So, you want to work in banking. You better start applying when you’re done with college, right?
Wrong. Investment banks are some of the most competitive work environments in the world, and you’ll have to fight a lot more uphill to get in than to go to college. We’re not exaggerating either: Harvard’s acceptance rate is around 3.2%, Oxford’s is around 14%, and Goldman Sachs’ is around 1.5%.
If you want to get into banking, you have to start early. The sooner the better. Even before that.
It’s okay, not so early.
1. Your first year in college
Once you’ve arrived at the university of your choice (and ideally your favorite bank’s choice as well), it’s time to start laying the foundation.
Banks host “events” for early years called information days, campus days, or webinars, depending on whether they are in person, include food, or are online (respectively). You’re going to want to attend these, network, and ideally decide if investment banking is for you.
In Europe, banks often run “spring weeks” during Easter. These are specifically for college freshmen and can lead directly to a summer internship in your sophomore year. Our research suggests that 25% of places in some banks’ summer internship programs go to former ‘spring interns’.
“Applying for spring weeks puts a strain on you in your freshman year, but makes life so much easier after that,” one student told us. “Spring internships give candidates the opportunity to get summer internships sooner and be better informed about where their skills and interests would best fit,” a JPMorgan spokesperson said.
While information days and “orientation events” run throughout the year, you’ll typically need to apply for a spring week in January or December, so keep an eye out for deadlines on banks’ websites.
Even if you choose not to attend student events your first year for whatever reason, it’s still a good idea to research banks and generally prepare for sophomore applications. Our graduate guide can help you decide which banks, sectors and functions you want to apply to.
2. Your sophomore year in college
Your sophomore year is when things really start to happen.
Once you know what you want, you can spend the first quarter of your sophomore year applying for summer internships (also known as analyst summer programs) at different banks in the industry. It’s this sophomore summer internship that’s crucial to landing an investment banking job when you graduate, says John Craven, a former director of Merrill Lynch and SocGen and current chairman of the Commission on Social Mobility.
Application deadlines for summer analyst programs are typically in late December. In EMEA (Europe, Middle East and Africa), for example, Goldman Sachs requires students to apply for its summer analyst program by November 30. “We encourage candidates to apply as early in the season as possible because we recruit on a continual basis,” the JP Morgan spokesman said.
Getting into a summer analyst program is not easy. Banks are incredibly picky about the people they hire for summer internships.
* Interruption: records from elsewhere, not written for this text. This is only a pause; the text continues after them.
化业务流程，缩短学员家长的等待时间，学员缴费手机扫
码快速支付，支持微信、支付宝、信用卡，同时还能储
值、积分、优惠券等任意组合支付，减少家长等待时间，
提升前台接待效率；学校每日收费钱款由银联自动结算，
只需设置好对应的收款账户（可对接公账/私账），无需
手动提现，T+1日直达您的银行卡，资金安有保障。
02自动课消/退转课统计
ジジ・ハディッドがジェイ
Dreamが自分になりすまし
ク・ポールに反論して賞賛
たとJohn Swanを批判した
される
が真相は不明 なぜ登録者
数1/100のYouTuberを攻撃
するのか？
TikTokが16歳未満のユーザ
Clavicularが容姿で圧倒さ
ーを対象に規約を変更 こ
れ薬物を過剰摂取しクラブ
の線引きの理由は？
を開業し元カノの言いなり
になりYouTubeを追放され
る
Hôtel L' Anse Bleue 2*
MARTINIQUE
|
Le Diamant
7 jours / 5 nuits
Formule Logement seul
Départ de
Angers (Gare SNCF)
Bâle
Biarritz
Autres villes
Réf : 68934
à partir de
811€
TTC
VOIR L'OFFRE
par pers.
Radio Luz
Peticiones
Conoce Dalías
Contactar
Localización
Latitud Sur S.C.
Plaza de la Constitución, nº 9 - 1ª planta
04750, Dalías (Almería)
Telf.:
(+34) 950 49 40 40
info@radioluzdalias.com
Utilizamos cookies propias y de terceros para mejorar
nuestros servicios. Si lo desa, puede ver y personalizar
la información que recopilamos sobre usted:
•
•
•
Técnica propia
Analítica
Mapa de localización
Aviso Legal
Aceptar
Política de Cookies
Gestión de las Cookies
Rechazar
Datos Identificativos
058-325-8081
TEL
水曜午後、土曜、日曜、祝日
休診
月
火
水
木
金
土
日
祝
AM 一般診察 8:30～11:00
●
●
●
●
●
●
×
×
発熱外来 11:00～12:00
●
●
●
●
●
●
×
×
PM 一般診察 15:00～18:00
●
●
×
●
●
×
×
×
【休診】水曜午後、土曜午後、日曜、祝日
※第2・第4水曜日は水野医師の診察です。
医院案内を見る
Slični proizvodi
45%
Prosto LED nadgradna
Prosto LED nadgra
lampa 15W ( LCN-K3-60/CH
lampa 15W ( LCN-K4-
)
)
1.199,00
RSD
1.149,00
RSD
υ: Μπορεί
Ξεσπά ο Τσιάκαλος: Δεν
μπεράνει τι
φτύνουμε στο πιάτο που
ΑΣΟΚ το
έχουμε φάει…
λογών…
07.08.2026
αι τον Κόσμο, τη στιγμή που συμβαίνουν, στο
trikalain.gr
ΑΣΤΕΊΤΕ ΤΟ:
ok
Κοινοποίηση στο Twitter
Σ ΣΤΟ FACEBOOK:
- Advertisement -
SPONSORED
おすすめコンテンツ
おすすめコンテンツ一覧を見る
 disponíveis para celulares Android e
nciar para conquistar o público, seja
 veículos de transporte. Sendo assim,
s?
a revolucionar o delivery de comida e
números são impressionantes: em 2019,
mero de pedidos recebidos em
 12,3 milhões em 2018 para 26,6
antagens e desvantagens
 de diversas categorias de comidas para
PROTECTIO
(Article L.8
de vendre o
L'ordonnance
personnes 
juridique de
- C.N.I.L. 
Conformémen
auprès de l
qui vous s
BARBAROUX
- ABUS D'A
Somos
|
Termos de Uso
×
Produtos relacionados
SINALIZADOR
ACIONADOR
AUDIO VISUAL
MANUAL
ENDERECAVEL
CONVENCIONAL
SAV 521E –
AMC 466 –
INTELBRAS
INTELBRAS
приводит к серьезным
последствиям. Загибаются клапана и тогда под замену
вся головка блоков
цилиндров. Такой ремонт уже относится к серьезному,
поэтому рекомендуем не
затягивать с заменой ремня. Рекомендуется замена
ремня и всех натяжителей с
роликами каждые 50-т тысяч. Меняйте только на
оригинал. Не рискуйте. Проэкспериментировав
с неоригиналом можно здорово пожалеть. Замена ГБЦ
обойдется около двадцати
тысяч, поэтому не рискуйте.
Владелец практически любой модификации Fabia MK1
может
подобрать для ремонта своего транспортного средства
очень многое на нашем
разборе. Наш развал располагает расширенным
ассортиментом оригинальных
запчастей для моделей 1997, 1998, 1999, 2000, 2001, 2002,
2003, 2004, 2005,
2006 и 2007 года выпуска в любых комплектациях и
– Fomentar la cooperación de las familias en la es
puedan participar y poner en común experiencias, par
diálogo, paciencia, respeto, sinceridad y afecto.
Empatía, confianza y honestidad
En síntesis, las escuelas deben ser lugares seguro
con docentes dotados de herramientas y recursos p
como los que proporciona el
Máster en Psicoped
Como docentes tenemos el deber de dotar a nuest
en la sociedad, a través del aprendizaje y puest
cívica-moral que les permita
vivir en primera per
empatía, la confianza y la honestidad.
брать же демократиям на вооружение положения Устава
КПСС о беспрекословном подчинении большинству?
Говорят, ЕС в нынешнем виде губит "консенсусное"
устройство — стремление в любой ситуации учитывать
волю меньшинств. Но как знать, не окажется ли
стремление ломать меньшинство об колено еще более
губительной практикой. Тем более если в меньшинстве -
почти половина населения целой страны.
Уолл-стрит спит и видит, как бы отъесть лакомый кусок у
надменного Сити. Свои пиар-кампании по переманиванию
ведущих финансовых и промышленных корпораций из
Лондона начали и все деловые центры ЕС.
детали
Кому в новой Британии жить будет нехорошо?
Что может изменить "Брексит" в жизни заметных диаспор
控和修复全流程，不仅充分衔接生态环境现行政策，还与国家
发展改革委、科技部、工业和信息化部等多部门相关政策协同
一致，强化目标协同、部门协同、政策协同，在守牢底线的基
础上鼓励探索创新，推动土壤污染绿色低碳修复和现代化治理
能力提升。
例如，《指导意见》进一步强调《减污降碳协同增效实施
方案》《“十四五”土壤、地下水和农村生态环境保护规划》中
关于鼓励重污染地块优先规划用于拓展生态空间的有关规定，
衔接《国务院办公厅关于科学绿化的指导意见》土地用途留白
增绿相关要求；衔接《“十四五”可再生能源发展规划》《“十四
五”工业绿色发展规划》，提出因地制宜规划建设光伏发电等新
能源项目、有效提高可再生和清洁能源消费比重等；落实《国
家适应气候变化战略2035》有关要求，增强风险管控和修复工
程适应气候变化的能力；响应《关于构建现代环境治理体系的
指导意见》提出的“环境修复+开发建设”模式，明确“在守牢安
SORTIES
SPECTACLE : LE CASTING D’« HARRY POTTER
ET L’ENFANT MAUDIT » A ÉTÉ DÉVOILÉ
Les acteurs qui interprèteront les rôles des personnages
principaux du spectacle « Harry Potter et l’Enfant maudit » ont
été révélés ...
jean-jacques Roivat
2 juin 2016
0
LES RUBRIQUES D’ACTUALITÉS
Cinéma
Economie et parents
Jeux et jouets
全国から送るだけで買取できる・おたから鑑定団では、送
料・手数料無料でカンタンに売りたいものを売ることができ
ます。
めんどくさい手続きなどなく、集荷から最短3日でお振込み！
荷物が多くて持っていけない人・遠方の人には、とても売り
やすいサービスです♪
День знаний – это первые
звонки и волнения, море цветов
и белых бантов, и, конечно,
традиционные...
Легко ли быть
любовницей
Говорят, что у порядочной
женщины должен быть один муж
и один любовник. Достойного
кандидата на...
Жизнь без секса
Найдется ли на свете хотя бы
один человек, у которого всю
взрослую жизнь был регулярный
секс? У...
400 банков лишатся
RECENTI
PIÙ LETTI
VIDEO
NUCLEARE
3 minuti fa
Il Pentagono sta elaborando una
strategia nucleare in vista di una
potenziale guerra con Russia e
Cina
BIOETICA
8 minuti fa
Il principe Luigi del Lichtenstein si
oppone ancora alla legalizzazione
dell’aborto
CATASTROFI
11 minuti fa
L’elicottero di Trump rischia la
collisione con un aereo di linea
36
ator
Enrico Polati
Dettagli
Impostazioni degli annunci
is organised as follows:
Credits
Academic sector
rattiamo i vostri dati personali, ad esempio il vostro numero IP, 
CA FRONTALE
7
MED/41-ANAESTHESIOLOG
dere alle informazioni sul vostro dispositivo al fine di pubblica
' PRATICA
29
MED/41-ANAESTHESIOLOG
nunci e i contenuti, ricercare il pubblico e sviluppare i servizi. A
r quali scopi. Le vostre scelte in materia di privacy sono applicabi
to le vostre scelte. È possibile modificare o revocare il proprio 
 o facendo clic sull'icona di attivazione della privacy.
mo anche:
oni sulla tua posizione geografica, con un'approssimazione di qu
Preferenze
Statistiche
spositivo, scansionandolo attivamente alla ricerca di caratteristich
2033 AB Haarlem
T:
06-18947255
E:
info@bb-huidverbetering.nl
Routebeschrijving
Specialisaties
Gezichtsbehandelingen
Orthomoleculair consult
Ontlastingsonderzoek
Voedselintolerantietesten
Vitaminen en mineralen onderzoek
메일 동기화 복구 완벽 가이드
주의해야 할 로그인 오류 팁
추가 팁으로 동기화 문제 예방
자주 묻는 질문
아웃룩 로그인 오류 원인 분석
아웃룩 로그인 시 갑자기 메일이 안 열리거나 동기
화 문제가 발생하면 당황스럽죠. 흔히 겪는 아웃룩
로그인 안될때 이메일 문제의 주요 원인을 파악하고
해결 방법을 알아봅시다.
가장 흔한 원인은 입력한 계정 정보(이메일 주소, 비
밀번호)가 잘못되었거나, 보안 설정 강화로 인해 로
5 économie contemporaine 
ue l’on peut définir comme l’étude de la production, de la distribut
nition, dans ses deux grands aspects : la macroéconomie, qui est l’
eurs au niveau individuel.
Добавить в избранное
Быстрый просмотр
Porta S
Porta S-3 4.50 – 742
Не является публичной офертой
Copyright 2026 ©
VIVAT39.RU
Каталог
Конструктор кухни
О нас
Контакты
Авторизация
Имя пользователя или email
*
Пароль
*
If you want to get one, you will need to go through the following process.
Yo. Fill in the application form
The hiring process varies a bit from one bank to another. Although most use an application form, some, like Goldman Sachs, prefer a traditional combination of CV/resume and cover letter.
The application form is the crucial filtering mechanism in a bank’s application process. This is where most unsuccessful candidates are eliminated. To succeed, you will need excellent academics. In the UK this means around 216 UCAS points (the equivalent of around 3 A*s and an A), plus a grade class of 2.1 or higher (ideally from a top university).
You will also need solid extracurricular activities. Academic studies suggest that banks like to hire students whose extracurricular activities resonate with the bankers who interview them: Skiing, diving, and tennis count for a lot (especially if you were a team leader in college). Also volunteering.
ii. Complete the pre-interview tests
Assuming your application is verified, you will have some tests before the actual interview. Although banks have historically been great at psychometric testing, they have fallen somewhat out of favor lately (though not entirely).
It is very likely that you will come across a HireVue interview. We’ve done a pretty good rundown of what they entail here, but simply put, they’re sophisticated personality tests that rank applicants based on their compatibility with company culture (as well as their ability to answer BuzzFeed test-level questions). .
iii. the actual interview
Assuming you’ve got it right and convinced the AI to count how many hairs on your nose are visible and compare it to the average number at the bank, you’ll get a call for an in-person interview.
At JP Morgan in EMEA, this means an assessment center; at Goldman Sachs, it means endless “structured interviews.” As a former Goldman recruiter told us, the firm “is about round after round of face-to-face interviews; there’s a huge emphasis on character and being the kind of interesting person they want to work with.”
You can find many interview questions on our website, from the 4 most common to our complete list of 131.
Banks don’t require you to join any religion to work for them, but if you want a job, you’ll want to get an offer after your internship, also known as a “conversion.”
We go into more detail here, but the essence of converting the internship is to be hard-working, dependable, and outgoing. It’s not an exact science, but you should have a decent chance if you’ve made it this far: about 50-75% of internships turn into offers.
3. Your third year in college
If you already have your offer, congratulations, stop by and collect $200.
If you didn’t, well, go back to steps i-iv for yourself. If you’ve already done an internship but failed to convert, don’t get your hopes up, it may be a scarlet letter to have done an internship at a bank without converting. Makes sense: “Why would I take you if my rivals wouldn’t?”